An object of mass $m$ at a not-too-great height $h$ above the surface of the earth has a potential energy of $\mathit{mgh}$. This means that we could, potentially, have it do so much work for us. You can think of for example a water wheel driven by a water fall: this device takes advantage of the potential energy stored in the water by virtue of its altitude, and harnesses it for some other purpose. Thinking in terms of water wheels, it is easy to understand why potential energy is proportional to mass and height. For if the height is double, you can have the water run through twice as many wheels on its way down, so you get twice as much work out of it. And if the mass is double you can split it in half and run each part through the water wheels separately, which makes it clear that you get twice the work in this case also. By the same argument we obtain the general relation work = force × distance which may be taken as the formal definition of work, as above.

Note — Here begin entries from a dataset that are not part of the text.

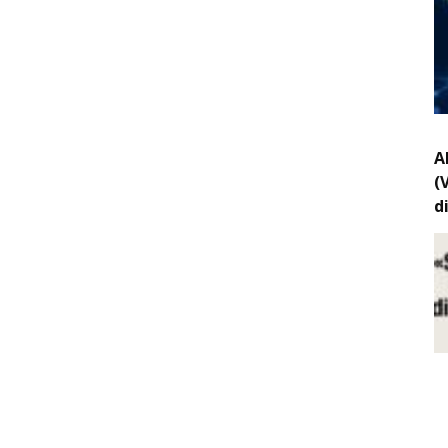
A
(
d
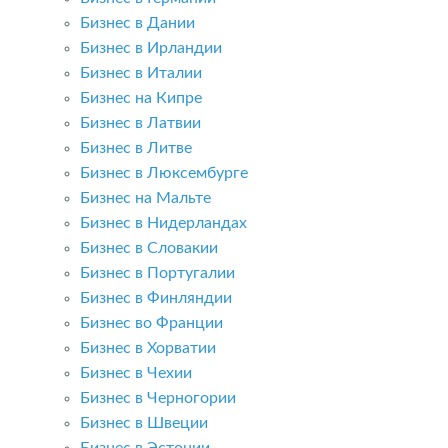
Бизнес в Дании
Бизнес в Ирландии
Бизнес в Италии
Бизнес на Кипре
Бизнес в Латвии
Бизнес в Литве
Бизнес в Люксембурге
Бизнес на Мальте
Бизнес в Нидерландах
Бизнес в Словакии
Бизнес в Португалии
Бизнес в Финляндии
Бизнес во Франции
Бизнес в Хорватии
Бизнес в Чехии
Бизнес в Черногории
Бизнес в Швеции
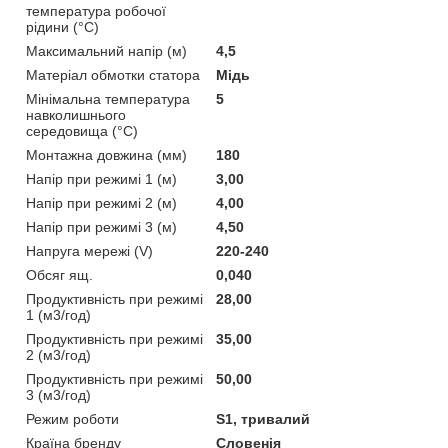
температура робочої
рідини (°С)
Максимальний напір (м)
4,5
Матеріал обмотки статора
Мідь
Мінімальна температура
5
навколишнього
середовища (°С)
Монтажна довжина (мм)
180
Напір при режимі 1 (м)
3,00
Напір при режимі 2 (м)
4,00
Напір при режимі 3 (м)
4,50
Напруга мережі (V)
220-240
Обсяг ящ.
0,040
Продуктивність при режимі
28,00
1 (м3/год)
Продуктивність при режимі
35,00
2 (м3/год)
Продуктивність при режимі
50,00
3 (м3/год)
Режим роботи
S1, тривалий
Країна бренду
Словенія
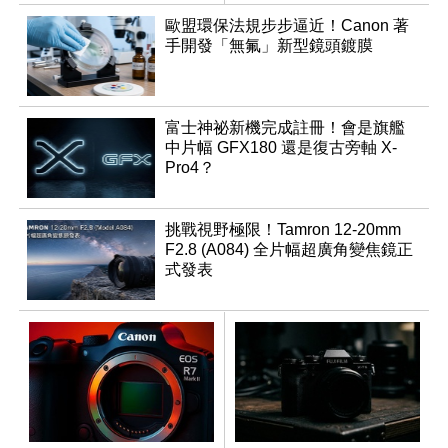
週年
同步登台
歐盟環保法規步步逼近！Canon 著
手開發「無氟」新型鏡頭鍍膜
富士神祕新機完成註冊！會是旗艦
中片幅 GFX180 還是復古旁軸 X-
Pro4？
挑戰視野極限！Tamron 12-20mm
F2.8 (A084) 全片幅超廣角變焦鏡正
式發表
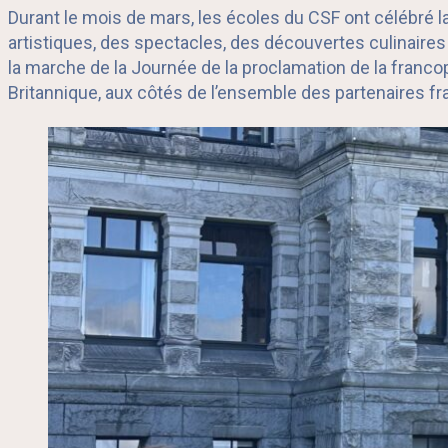
Durant le mois de mars, les écoles du CSF ont célébré la
artistiques, des spectacles, des découvertes culinaire
la marche de la Journée de la proclamation de la franco
Britannique, aux côtés de l’ensemble des partenaires f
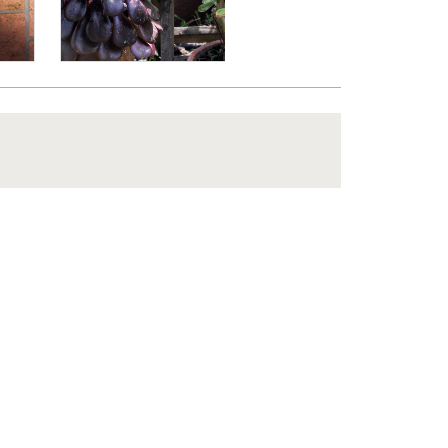
ntakt
Datenschutzerklärung
Impressum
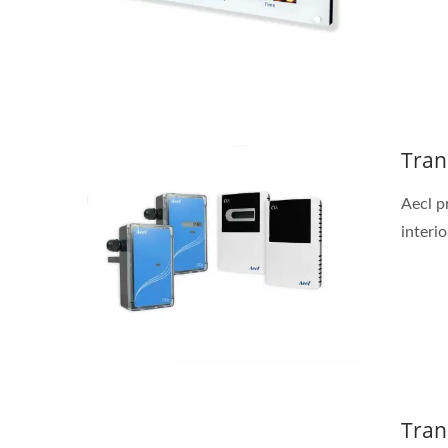
Tran
Medidor De Flujo/BTU
Tr
Aecl p
Ultrasónico
interio
Tran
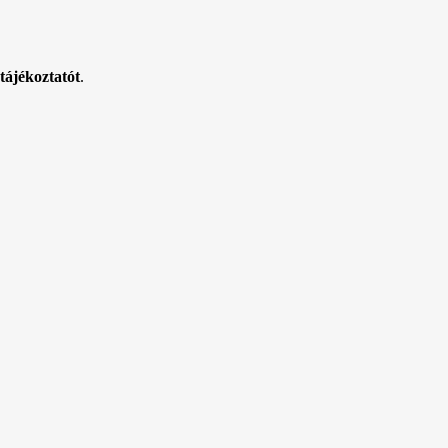
tájékoztatót
.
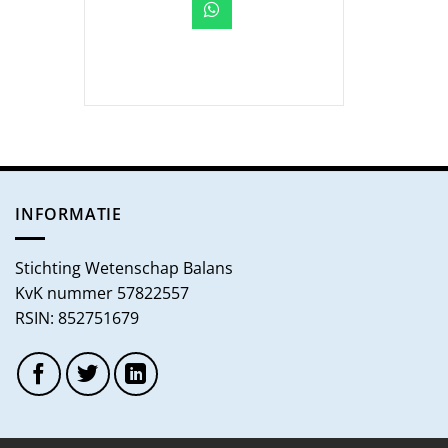
INFORMATIE
Stichting Wetenschap Balans
KvK nummer 57822557
RSIN: 852751679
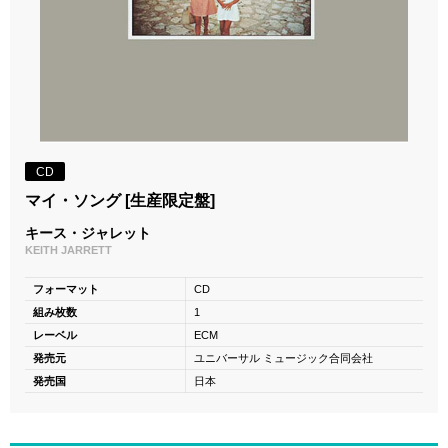
CD
マイ・ソング [生産限定盤]
キース・ジャレット
KEITH JARRETT
フォーマット
CD
組み枚数
1
レーベル
ECM
発売元
ユニバーサル ミュージック合同会社
発売国
日本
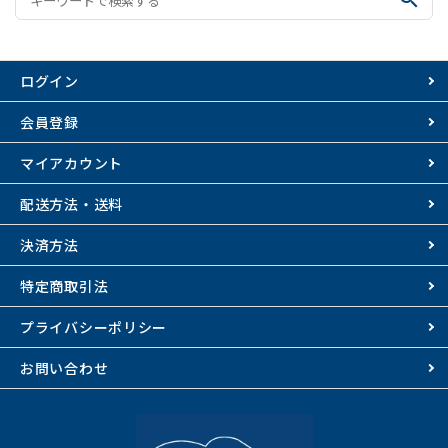
ログイン
会員登録
マイアカウント
配送方法・送料
決済方法
特定商取引法
プライバシーポリシー
お問い合わせ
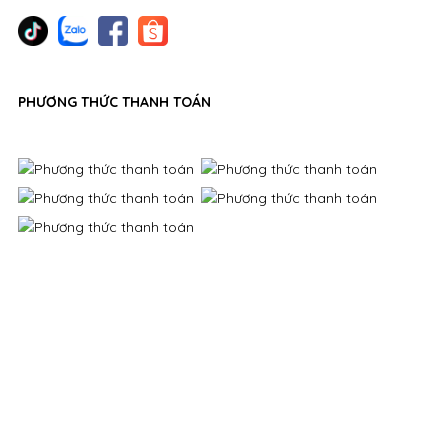
PHƯƠNG THỨC THANH TOÁN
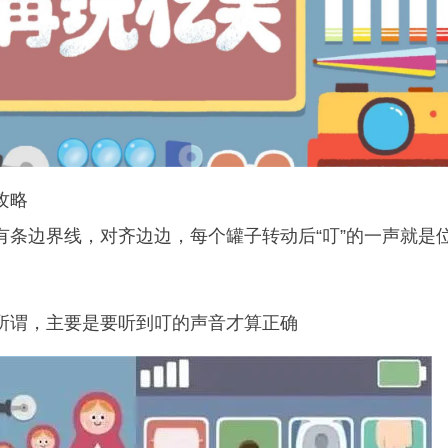
攻略
条边界线，对齐边边，每个罐子转动后“叮”的一声就是
谓，主要是要听到叮的声音才算正确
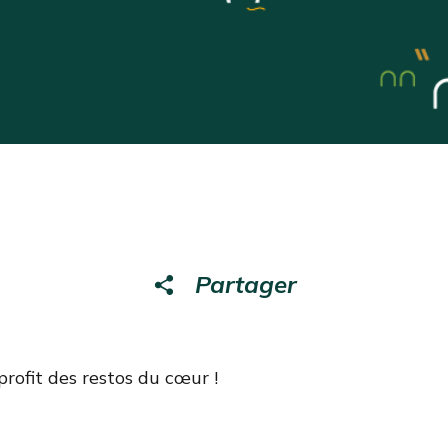
Partager
rofit des restos du cœur !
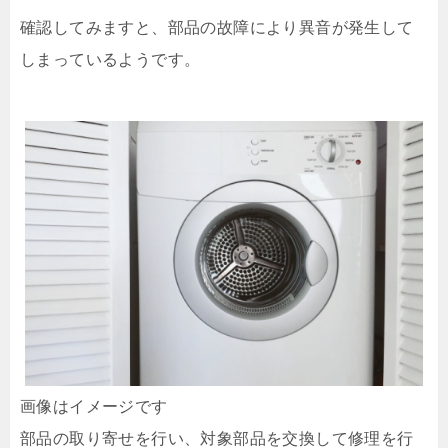
確認してみますと、部品の故障により異音が発生して
しまっているようです。
画像はイメージです
部品の取り寄せを行い、対象部品を交換して修理を行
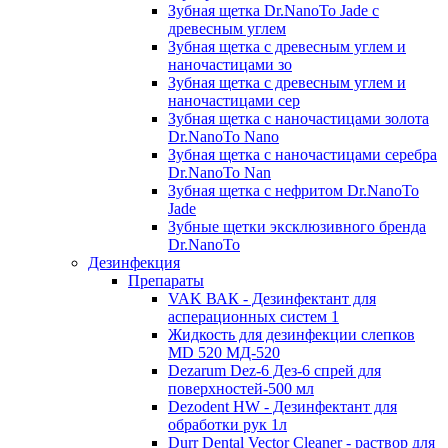
Зубная щетка Dr.NanoTo Jade с
древесным углем
Зубная щетка с древесным углем и
наночастицами зо
Зубная щетка с древесным углем и
наночастицами сер
Зубная щетка с наночастицами золота
Dr.NanoTo Nano
Зубная щетка с наночастицами серебра
Dr.NanoTo Nan
Зубная щетка с нефритом Dr.NanoTo
Jade
Зубные щетки эксклюзивного бренда
Dr.NanoTo
Дезинфекция
Препараты
VAK ВАК - Дезинфектант для
асперационных систем 1
Жидкость для дезинфекции слепков
MD 520 МД-520
Dezarum Dez-6 Дез-6 спрей для
поверхностей-500 мл
Dezodent HW - Дезинфектант для
обработки рук 1л
Durr Dental Vector Cleaner - раствор для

Potential energy is energy by virtue of position; kinetic energy is energy by virtue of velocity. Water can drive a water wheel not only by falling from a certain height (potential energy) but also by rushing ahead in a stream at a certain velocity (kinetic energy). I shall now prove to you that just as potential energy is measured by $\mathit{mgh}$, so kinetic energy is measured by $\frac{1}{2}mv^{2}$. First I want make it clear that kinetic energy is “stored work.” Imagine yourself pushing a wagon along a railway track. When you are done pushing and let the wagon go, all the work you put into it is now “stored” in the wagon in the form of kinetic energy. We can get it back out again for example by our prototype method of water wheels, which we could have the wagon set spinning as it hits them along its path. Experience shows that it takes the same amount of effort to stop the wagon as it did to get it moving, so it is clear that the amount of work stored in the wagon is the same as that you put into it.

When you push the wagon to get it moving you are applying a certain force across a certain distance. The product of the two is the work you do, we saw above. This, then, is a measure of the kinetic energy, but not a very nice one. Kinetic energy is quite clearly intrinsic to the moving wagon, so it is awkward to characterise it in terms of the action of the worker who set it moving and however long of a run-up he used. We should much prefer to express it in terms of the mass and velocity of the wagon. But this is easily done, for we know that force = mass × acceleration, distance = average velocity × time. “Distance” here means the length of your run-up before you released the wagon, and “time” how long you took to complete it. Let’s say that you push equally hard throughout, so that the force, and thus acceleration, is constant.

Exercise. Conclude from this that the kinetic energy is $\frac{1}{2}mv^{2}$.

The two forms of energy that we have studied are clearly interchangeable: when an object falls it “trades in” potential energy for kinetic, and conversely when its velocity is directed upwards. By means of some ramps we could turn a water fall into a stream and conversely, so we would quite like to know which is better for driving water wheels. But it turns out to be all the same. The economy of nature is such that the exchange rate in these kinds of transactions is one to one. Energy is conserved. This agrees with experience but we can also prove it formally.

Exercise. Prove, by taking its time-derivative, that the total energy $\mathit{mgh}+\frac{1}{2}mv^{2}$ is constant for a freely falling object.

Another useful way of establishing this sort of result is to prove that if it didn’t hold one could exploit the discrepancy to build a perpetual-motion machine which could create energy out of nothing, which is known to be impossible or at least a point on which we would be very pleasantly surprised to be proven wrong.

Exercise. Argue on such grounds that $\mathit{mgh}+\frac{1}{2}mv^{2}$ is constant.